Charles Darwin, Lord William Kelvin, Linus Pauling, Fred Hoyle, Albert Einstein : cinq scientifiques hors du commun qui ont accompli des découvertes scientifiques considérables. Mais également cinq hommes qui se sont aussi, souvent en même temps, parfois lourdement, fourvoyés sur certains sujets. Charles Darwin n'a pas bien évalué les effets de " dilution " dans la transmission des caractères génétiques ; Lord Kelvin a largement sous-évalué l'âge de la Terre ; Linus Pauling s'est fait " coiffer au poteau " dans la découverte de la structure de l'ADN par Jim Watson et Francis Crick ; Fred Hoyle fut un partisan irréductible de la théorie de l'Univers stationnaire ; enfin, Einstein créa une constante cosmologique pour une mauvaise raison.

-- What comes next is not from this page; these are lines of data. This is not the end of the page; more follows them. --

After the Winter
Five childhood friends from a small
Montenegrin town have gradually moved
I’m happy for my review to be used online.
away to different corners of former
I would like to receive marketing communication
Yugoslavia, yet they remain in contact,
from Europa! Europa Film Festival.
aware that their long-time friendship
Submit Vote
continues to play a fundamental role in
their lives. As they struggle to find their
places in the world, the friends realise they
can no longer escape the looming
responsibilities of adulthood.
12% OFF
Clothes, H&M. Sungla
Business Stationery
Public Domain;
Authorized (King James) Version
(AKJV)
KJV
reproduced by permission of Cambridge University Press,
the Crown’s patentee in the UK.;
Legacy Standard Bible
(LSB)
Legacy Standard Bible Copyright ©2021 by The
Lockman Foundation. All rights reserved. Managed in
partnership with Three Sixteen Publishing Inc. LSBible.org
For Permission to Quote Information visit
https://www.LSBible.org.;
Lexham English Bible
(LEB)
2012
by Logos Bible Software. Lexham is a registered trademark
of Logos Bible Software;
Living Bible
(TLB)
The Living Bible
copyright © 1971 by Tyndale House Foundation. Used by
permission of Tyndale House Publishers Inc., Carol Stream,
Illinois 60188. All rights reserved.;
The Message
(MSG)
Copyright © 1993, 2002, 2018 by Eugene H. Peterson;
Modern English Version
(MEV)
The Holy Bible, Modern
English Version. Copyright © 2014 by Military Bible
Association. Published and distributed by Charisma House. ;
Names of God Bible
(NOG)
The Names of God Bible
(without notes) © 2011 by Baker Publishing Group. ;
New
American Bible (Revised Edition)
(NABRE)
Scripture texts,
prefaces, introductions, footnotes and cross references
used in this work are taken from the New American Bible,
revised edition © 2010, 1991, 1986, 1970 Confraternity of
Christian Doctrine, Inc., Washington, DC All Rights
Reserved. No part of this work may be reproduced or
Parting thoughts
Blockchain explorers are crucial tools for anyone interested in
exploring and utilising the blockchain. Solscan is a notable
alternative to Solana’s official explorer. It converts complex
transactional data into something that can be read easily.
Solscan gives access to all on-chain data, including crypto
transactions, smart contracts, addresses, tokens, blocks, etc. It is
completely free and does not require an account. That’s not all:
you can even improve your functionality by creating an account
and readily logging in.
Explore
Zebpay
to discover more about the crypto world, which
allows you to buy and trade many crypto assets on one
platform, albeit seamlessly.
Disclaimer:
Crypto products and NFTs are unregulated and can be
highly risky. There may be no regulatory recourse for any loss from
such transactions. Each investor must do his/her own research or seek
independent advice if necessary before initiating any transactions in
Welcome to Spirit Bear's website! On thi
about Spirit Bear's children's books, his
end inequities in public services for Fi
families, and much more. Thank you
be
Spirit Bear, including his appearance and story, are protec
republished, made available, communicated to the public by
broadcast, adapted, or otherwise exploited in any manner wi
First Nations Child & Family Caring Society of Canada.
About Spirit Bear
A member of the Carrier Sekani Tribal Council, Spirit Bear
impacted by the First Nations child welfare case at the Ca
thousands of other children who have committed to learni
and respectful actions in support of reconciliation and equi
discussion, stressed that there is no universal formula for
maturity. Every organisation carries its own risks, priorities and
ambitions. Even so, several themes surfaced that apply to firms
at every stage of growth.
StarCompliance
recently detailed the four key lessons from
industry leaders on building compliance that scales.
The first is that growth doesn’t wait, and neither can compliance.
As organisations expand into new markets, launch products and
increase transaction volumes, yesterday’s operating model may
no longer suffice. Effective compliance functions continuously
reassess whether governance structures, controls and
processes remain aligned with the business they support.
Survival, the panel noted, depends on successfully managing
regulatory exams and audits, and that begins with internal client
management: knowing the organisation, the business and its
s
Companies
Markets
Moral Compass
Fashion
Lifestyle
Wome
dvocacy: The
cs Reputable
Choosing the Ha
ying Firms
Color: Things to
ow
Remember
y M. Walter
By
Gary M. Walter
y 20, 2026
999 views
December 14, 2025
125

Il ne s'agit pas d'énumérer les erreurs de ces grands hommes, mais bien plutôt de constater et d'analyser les conséquences bénéfiques de ces errements : la théorie de l'évolution de Darwin fonde la génétique moderne ; Kelvin enseigne à ses successeurs comment utiliser la thermodynamique en astronomie et en géologie ; Linus Pauling introduit superbement les considérations chimiques en biologie ; Fred Hoyle démontre les bienfaits et les limites des approches scientifiques qui se démarquent des théories " à la mode " et, curieusement, au lieu d'être une erreur, l'introduction de la constante cosmologique par Einstein s'avère extraordinairement bénéfique. C'est à une véritable enquête policière, qui dévoile de nombreux aspects jusque-là ignorés de l'histoire des sciences, que s'est consacré l'astrophysicien Mario Livio, qui expose ici de façon originale et vivante les chemins parfois tortueux empruntés par la recherche scientifique.